“Ari,” she said quietly, taking his face in her hands. “Your maman is with the angels in Heaven. She won’t be coming back.”
He stopped bouncing. “What?”
“She’s gone forever,” Vianne said again, feeling her own tears rise and fall. She would say it over and over until he believed it. “I am your maman now. And you will be called Daniel.”
He frowned, chewing noisily on the inside of his mouth, splaying his fingers as if he were counting. “You said she was coming back.”
Vianne hated to say it. “She’s not. She’s gone. Like the sick baby rabbit we lost last month, remember?” They had buried it in the yard with great ceremony.
“Gone like the bunny?” Tears filled his brown eyes, spilled over. His mouth trembled. Vianne took him in her arms and held him and rubbed his back. But she couldn’t soothe him enough, nor could she let him go. At last, she eased back enough to look at him. “Do you understand … Daniel?”
“You’ll be my brother,” Sophie said, her voice unsteady. “Truly.”
Vianne felt her heart break, but she knew there was no other way to keep Rachel’s son safe. She prayed that he was young enough to forget he was ever Ari, and the sadness of that prayer was overwhelming. “Say it,” she said evenly. “Tell me your name.”
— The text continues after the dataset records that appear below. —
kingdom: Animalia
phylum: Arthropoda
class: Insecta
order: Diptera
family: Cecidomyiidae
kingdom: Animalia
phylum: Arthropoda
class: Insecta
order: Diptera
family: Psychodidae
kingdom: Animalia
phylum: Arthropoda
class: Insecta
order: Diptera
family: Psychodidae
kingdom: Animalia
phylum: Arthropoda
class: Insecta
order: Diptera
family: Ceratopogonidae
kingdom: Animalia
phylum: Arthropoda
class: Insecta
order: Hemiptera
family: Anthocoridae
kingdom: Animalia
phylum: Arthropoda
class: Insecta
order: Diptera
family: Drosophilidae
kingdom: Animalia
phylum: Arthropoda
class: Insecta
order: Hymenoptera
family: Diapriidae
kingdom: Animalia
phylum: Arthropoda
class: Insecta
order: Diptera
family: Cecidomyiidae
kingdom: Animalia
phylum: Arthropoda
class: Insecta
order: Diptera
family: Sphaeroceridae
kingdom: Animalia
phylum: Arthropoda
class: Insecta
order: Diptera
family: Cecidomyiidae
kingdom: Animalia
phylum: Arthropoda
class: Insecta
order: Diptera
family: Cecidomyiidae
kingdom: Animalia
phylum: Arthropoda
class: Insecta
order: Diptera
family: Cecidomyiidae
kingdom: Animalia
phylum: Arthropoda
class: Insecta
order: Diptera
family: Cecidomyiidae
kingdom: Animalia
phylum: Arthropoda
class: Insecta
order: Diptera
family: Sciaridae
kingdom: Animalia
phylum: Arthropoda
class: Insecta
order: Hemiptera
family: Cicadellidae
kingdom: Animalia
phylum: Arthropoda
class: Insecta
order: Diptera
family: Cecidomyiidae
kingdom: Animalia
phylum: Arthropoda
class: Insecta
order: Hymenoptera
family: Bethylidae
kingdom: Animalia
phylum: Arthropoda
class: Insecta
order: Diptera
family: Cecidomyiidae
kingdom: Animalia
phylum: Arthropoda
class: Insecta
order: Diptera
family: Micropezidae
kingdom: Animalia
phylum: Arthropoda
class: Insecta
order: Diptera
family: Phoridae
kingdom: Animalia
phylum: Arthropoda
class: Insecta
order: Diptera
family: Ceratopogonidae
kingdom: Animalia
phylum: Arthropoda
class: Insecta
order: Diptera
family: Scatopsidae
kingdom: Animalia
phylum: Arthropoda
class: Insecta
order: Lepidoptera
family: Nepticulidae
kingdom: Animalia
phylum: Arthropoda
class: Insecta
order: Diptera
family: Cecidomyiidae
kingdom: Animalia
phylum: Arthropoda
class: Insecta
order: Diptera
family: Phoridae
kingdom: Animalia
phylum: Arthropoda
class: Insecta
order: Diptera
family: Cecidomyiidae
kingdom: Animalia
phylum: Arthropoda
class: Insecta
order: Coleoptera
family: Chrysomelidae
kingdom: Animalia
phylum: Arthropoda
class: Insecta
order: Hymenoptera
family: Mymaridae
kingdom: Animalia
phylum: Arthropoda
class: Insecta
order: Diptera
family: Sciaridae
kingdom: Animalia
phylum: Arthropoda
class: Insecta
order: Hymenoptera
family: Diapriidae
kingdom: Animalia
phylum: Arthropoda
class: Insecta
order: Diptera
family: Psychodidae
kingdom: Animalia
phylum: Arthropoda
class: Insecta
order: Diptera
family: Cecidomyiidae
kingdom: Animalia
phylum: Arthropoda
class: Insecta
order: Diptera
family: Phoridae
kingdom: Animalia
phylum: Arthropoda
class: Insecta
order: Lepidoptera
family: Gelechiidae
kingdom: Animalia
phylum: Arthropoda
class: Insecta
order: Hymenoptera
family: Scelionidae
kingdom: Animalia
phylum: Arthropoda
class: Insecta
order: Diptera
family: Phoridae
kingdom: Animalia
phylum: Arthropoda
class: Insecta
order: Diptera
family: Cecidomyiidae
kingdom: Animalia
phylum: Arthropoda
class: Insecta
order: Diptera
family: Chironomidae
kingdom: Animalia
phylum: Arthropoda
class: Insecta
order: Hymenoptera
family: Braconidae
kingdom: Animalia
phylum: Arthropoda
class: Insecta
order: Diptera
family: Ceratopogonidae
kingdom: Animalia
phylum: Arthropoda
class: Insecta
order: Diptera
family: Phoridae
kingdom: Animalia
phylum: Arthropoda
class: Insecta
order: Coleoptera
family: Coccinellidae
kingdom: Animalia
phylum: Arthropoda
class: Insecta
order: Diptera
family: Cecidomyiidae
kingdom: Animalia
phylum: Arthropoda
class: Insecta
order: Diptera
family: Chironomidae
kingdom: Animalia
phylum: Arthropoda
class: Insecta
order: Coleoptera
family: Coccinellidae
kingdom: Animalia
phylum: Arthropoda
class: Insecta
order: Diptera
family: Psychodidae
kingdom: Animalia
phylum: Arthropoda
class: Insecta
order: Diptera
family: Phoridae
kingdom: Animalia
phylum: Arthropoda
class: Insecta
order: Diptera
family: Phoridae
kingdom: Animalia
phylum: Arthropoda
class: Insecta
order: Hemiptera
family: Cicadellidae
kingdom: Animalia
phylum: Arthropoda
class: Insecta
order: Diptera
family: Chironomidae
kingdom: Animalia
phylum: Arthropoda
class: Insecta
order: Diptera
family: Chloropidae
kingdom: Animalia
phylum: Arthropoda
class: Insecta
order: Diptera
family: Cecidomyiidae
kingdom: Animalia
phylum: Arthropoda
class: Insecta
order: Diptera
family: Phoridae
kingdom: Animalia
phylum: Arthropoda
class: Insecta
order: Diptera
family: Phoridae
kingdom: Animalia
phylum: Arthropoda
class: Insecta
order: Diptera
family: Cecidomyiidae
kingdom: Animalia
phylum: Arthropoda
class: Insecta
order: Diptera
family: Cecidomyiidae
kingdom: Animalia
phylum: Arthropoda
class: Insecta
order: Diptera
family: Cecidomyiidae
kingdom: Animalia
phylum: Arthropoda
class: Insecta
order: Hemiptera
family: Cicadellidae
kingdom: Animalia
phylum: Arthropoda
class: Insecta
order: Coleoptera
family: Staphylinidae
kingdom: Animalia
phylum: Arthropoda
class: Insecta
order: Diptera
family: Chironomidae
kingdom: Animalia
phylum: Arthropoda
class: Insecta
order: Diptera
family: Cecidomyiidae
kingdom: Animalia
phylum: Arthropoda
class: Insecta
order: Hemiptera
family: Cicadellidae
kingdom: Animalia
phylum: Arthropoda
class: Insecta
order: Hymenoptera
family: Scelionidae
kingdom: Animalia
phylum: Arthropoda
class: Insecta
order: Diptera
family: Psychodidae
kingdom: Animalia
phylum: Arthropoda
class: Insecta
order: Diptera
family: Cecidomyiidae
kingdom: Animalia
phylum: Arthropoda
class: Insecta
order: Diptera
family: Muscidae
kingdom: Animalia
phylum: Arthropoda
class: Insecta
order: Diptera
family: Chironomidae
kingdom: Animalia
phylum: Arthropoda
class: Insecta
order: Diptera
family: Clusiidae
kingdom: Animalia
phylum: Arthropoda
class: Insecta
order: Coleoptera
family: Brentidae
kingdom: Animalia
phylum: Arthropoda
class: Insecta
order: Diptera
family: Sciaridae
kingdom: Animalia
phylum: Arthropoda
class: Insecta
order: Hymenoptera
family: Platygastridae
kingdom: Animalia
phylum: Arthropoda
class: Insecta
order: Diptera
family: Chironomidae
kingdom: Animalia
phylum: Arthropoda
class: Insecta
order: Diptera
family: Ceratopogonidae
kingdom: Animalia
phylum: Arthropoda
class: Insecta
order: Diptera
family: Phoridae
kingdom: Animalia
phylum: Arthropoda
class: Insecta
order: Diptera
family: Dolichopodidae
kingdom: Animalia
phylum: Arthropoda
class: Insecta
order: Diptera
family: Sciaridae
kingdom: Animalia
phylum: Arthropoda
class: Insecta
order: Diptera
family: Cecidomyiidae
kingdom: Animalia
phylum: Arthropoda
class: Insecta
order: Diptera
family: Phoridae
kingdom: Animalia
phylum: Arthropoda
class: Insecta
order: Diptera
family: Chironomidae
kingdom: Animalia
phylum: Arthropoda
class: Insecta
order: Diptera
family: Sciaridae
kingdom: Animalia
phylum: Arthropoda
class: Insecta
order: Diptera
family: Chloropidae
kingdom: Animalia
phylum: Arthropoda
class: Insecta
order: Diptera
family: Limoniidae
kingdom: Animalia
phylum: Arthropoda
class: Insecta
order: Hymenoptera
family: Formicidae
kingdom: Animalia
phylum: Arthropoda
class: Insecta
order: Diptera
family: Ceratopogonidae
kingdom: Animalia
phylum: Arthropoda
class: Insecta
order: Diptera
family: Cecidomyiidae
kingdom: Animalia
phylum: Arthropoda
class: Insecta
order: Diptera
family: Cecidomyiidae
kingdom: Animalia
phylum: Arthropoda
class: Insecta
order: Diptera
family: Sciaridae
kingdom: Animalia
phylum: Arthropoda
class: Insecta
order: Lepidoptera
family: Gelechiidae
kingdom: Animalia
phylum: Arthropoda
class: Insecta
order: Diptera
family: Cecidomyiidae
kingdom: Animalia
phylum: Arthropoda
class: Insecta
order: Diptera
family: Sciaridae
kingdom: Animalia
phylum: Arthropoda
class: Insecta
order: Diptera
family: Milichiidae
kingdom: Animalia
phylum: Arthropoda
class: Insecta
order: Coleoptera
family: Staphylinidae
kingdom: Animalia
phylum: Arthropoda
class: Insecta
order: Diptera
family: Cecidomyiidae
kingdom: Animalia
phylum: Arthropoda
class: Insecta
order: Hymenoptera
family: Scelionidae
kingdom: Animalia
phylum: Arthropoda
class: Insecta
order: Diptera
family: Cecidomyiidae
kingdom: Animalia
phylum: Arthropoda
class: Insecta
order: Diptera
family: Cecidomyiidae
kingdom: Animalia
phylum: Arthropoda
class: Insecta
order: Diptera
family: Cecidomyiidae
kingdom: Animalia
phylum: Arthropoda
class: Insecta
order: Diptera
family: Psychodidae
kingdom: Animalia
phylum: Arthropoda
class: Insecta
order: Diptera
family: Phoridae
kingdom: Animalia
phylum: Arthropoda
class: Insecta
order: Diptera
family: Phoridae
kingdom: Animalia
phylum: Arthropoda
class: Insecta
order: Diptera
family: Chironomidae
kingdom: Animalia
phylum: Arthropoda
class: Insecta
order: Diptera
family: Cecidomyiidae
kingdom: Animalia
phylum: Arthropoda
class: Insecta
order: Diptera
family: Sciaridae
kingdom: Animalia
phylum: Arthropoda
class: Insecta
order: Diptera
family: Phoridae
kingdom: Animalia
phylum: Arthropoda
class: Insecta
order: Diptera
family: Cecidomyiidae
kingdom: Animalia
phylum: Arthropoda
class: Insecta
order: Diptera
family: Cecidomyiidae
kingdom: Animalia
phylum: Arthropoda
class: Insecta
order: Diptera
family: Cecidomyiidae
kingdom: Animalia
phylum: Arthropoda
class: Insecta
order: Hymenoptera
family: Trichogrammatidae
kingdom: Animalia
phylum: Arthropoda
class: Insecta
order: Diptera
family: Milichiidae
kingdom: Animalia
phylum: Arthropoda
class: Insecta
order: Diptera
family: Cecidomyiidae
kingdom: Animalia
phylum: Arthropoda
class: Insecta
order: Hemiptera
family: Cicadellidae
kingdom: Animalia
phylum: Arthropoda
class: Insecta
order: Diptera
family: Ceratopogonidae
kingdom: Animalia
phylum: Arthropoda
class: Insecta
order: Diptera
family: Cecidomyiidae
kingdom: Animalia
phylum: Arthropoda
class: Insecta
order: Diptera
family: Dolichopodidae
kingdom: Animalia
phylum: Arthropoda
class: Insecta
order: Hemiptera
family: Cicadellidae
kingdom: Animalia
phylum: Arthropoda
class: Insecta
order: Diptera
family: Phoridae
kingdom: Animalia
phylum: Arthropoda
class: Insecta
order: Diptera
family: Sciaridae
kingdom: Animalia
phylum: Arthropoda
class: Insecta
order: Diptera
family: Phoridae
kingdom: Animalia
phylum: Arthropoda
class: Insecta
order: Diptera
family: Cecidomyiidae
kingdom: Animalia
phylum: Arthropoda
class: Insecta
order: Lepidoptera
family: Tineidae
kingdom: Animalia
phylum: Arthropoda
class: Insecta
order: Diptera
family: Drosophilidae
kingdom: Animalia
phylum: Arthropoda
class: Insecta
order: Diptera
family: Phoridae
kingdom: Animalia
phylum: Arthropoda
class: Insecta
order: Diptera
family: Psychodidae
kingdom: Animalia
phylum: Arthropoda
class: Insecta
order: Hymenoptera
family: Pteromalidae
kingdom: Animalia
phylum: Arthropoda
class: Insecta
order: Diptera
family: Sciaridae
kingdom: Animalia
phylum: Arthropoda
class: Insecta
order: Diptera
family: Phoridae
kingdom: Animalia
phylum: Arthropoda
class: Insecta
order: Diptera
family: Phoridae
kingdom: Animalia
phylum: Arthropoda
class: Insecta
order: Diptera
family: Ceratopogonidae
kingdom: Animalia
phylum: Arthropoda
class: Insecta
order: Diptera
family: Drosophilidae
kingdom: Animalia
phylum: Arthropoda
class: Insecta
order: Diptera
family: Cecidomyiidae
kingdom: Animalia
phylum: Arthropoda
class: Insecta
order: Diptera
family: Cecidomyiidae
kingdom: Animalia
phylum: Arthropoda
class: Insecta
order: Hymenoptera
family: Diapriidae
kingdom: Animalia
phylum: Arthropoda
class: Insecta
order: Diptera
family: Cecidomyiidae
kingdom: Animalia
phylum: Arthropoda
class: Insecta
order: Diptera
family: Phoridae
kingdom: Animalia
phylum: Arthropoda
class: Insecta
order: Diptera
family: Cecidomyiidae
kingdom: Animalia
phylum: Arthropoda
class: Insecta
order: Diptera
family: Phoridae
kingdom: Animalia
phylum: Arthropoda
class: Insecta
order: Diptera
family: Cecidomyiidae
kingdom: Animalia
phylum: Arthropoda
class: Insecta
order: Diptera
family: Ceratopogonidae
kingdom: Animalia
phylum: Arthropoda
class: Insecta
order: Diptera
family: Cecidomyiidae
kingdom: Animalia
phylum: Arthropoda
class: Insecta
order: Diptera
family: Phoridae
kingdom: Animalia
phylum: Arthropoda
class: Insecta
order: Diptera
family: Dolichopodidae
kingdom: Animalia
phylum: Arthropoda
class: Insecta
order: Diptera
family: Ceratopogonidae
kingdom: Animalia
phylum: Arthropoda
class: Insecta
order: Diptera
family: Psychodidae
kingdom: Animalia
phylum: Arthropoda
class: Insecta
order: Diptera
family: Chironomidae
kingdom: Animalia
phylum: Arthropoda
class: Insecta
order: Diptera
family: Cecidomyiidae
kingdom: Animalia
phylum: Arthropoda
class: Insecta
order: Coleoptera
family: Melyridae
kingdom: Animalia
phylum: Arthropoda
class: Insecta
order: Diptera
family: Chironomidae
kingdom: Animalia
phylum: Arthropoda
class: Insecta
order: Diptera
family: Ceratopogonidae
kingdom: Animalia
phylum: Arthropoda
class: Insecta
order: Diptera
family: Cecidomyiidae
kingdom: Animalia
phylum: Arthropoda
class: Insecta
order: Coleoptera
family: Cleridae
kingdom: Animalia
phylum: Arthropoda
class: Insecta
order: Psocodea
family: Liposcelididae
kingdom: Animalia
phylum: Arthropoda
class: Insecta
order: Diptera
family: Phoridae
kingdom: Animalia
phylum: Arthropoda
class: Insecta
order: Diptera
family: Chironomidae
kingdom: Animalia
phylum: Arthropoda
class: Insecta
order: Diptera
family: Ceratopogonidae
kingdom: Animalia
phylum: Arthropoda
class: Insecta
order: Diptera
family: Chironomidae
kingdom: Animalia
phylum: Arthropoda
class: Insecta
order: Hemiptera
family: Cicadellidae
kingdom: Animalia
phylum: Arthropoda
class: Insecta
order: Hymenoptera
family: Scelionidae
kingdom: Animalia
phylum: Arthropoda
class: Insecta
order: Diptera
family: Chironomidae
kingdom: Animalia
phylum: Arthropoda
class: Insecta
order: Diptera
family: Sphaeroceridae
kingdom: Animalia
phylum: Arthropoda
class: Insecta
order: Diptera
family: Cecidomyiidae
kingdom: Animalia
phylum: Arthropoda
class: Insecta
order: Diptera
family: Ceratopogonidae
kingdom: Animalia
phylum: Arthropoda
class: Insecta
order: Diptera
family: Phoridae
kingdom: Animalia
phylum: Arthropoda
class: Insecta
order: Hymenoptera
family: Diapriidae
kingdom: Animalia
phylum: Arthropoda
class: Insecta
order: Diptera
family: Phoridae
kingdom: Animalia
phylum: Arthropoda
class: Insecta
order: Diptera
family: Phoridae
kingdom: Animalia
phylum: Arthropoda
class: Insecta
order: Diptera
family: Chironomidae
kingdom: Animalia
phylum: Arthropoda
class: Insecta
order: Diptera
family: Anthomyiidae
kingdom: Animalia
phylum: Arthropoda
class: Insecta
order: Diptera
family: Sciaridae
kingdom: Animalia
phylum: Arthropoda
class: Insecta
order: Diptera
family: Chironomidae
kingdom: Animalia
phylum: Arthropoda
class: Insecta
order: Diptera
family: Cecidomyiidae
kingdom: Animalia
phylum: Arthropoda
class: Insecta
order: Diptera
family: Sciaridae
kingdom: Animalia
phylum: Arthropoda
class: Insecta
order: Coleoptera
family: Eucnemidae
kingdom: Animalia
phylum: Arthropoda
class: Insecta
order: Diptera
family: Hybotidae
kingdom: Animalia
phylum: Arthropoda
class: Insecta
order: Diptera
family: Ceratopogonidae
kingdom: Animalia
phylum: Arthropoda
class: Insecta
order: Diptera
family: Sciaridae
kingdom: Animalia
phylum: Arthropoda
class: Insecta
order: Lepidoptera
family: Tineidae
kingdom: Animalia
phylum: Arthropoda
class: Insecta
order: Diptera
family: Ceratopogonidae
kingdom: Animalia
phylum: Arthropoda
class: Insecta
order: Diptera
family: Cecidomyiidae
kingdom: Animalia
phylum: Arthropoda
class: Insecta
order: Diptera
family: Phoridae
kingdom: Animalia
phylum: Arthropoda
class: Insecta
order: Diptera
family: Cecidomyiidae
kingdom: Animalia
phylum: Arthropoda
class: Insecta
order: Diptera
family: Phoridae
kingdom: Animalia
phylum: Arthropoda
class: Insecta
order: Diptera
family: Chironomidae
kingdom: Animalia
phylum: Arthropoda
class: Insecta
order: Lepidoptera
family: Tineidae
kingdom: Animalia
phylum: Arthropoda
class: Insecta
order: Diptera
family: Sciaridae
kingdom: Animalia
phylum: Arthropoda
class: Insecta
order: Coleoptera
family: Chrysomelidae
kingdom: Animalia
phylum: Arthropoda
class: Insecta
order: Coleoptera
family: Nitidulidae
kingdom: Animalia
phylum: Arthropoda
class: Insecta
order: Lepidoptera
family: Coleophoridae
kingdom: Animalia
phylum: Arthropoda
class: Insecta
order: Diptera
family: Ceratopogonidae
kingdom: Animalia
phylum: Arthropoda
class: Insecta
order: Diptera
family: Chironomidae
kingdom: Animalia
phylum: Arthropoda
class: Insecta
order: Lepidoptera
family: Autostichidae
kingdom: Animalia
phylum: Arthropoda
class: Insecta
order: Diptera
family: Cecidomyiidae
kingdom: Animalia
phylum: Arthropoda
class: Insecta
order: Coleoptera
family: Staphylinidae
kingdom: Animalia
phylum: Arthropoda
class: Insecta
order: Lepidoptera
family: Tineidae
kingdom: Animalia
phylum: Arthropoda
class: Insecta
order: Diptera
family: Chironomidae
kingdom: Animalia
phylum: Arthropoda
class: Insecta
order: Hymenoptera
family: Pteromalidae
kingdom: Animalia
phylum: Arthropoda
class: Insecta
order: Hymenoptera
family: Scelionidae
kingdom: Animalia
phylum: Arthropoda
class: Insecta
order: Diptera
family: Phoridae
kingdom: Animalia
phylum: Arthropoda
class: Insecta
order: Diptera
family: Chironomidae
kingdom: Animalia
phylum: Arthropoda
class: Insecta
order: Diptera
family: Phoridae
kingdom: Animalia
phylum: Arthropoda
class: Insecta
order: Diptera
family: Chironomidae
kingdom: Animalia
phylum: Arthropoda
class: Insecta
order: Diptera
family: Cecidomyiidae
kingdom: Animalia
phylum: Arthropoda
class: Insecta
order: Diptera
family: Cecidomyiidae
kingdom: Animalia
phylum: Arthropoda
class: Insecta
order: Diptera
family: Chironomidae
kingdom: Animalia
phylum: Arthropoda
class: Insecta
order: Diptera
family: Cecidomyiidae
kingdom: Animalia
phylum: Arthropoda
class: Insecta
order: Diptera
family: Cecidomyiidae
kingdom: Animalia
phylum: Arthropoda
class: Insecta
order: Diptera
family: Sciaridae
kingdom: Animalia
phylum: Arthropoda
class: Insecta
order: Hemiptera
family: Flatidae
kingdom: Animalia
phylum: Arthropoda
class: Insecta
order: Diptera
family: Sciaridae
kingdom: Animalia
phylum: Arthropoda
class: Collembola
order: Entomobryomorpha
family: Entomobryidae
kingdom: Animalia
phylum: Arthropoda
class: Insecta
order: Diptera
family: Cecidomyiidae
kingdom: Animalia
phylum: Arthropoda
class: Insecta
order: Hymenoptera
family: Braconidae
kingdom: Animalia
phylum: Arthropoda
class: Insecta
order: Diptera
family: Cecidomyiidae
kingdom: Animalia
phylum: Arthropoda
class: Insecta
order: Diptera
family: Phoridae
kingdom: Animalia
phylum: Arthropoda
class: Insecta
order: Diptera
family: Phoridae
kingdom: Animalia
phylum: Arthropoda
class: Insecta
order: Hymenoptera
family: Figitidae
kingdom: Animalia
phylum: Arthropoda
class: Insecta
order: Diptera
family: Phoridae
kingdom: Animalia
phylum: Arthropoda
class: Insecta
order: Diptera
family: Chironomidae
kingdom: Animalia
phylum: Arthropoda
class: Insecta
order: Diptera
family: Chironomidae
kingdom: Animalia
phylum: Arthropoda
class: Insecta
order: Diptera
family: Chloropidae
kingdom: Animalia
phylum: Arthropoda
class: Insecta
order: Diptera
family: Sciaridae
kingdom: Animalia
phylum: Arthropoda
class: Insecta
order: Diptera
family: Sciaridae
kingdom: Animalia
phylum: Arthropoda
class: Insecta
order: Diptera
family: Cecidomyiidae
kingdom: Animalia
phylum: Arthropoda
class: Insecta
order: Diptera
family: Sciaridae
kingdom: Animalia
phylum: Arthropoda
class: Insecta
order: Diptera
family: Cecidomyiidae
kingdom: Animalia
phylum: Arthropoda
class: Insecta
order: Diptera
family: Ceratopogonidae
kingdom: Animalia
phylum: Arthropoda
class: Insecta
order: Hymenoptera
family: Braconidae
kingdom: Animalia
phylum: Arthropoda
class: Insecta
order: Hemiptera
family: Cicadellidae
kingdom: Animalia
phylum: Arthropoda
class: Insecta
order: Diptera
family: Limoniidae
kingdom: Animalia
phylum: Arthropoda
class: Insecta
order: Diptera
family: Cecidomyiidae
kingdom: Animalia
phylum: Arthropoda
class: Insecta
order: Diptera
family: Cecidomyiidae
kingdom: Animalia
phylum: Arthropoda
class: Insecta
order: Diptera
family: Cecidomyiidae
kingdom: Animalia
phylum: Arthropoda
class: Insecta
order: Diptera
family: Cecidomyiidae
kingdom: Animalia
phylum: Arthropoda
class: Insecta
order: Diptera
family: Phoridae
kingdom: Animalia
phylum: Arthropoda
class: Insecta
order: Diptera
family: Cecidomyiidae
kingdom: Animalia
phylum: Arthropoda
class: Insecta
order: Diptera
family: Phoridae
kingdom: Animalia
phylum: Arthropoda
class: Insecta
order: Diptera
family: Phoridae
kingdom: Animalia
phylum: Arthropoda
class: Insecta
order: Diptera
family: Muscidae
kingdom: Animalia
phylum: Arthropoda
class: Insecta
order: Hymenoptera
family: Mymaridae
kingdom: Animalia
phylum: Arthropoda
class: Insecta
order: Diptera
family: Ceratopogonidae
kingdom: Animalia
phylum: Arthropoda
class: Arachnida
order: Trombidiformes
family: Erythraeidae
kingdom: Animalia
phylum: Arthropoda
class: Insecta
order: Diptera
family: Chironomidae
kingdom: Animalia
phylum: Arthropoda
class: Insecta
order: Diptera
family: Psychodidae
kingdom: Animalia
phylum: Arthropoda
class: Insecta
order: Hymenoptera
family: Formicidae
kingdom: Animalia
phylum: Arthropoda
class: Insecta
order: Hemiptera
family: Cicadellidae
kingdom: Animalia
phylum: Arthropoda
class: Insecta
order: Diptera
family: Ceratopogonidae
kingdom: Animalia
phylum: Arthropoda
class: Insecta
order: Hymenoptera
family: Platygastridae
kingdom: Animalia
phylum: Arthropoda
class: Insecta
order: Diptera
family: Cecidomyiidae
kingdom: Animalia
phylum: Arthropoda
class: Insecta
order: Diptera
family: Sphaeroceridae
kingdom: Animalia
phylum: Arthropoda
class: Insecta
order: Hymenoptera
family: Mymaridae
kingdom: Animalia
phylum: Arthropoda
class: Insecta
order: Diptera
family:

“Daniel,” he said, obviously confused, trying to please.
Vianne made him say it a dozen times that night, while they ate their supper of sausage and potatoes and later, when they washed the dishes and dressed for bed. She prayed that this ruse would be enough to save him, that his papers would pass inspection. Never again would she call him Ari or even think of him as Ari. Tomorrow, she would cut his hair as short as possible. Then she would go to town and tell everyone (that gossip Hélène Ruelle would be first) of the child she’d adopted from a dead cousin in Nice.
God help them all.
TWENTY-FIVE
Isabelle crept through the empty streets of Carriveau dressed in black, her golden hair covered. It was after curfew. A meager moon occasionally cast light on the uneven cobblestones; more often, it was obscured by clouds.
She listened for footsteps and lorry motors and froze when she heard either. At the end of town, she climbed over a rose-covered wall, heedless of the thorns, and dropped into a wet, black field of hay. She was halfway to the rendezvous point when three aeroplanes roared overhead, so low in the sky the trees shivered and the ground shook. Machine guns fired at one another, bursts of sound and light.
The smaller aeroplane banked and swerved. She saw the insignia of America on the underside of its wing as it banked left and climbed. Moments later, she heard the whistling of a bomb—the inhuman, piercing wail—and then something exploded.
The airfield. They were bombing it.
The aeroplanes roared overhead again. There was another round of gunfire and the American aeroplane was hit. Smoke roiled out. A screaming sound filled the night; the aeroplane plummeted toward the ground, twirled, its wings catching the moonlight, reflecting it.
It crashed hard enough to rattle Isabelle’s bones and shake the ground beneath her feet; steel hitting dirt, rivets popping from metal, roots being torn up. The broken aeroplane skidded through the forest, breaking trees as if they were matchsticks. The smell of smoke was overwhelming, and then in a giant whoosh, the aeroplane burst into flames.
In the sky, a parachute appeared, swinging back and forth, the man suspended beneath it looking as small as a comma.
Isabelle cut through the swath of burning trees. Smoke stung her eyes.
Where was he?
A glimpse of white caught her eye and she ran toward it.
The limp parachute lay across the scrubby ground, the airman attached to it.
Isabelle heard the sound of voices—they weren’t far away—and the crunching of footsteps. She hoped to God it was her colleagues, coming for the meeting, but there was no way to know. The Nazis would be busy at the airfield, but not for long.
She skidded to her knees, unhooked the airman’s parachute, gathered it up, and ran with it as far as she dared, burying it as best she could beneath a pile of dead leaves. Then she ran back to the pilot and grabbed him by the wrists and dragged him deeper into the woods.
“You’ll have to stay quiet. Do you understand me? I’ll come back, but you need to lie still and be quiet.”
“You … betcha,” he said, his voice barely a whisper.
Isabelle covered him with leaves and branches, but when she stood back, she saw her footprints in the mud, each one oozing with black water now, and the rutted drag marks she’d made hauling him over here. Black smoke rolled past her, engulfed her. The fire was getting closer, burning brighter. “Merde,” she muttered.
There were voices. People yelling.
She tried to rub her hands clean but the mud just smeared and smeared, marking her.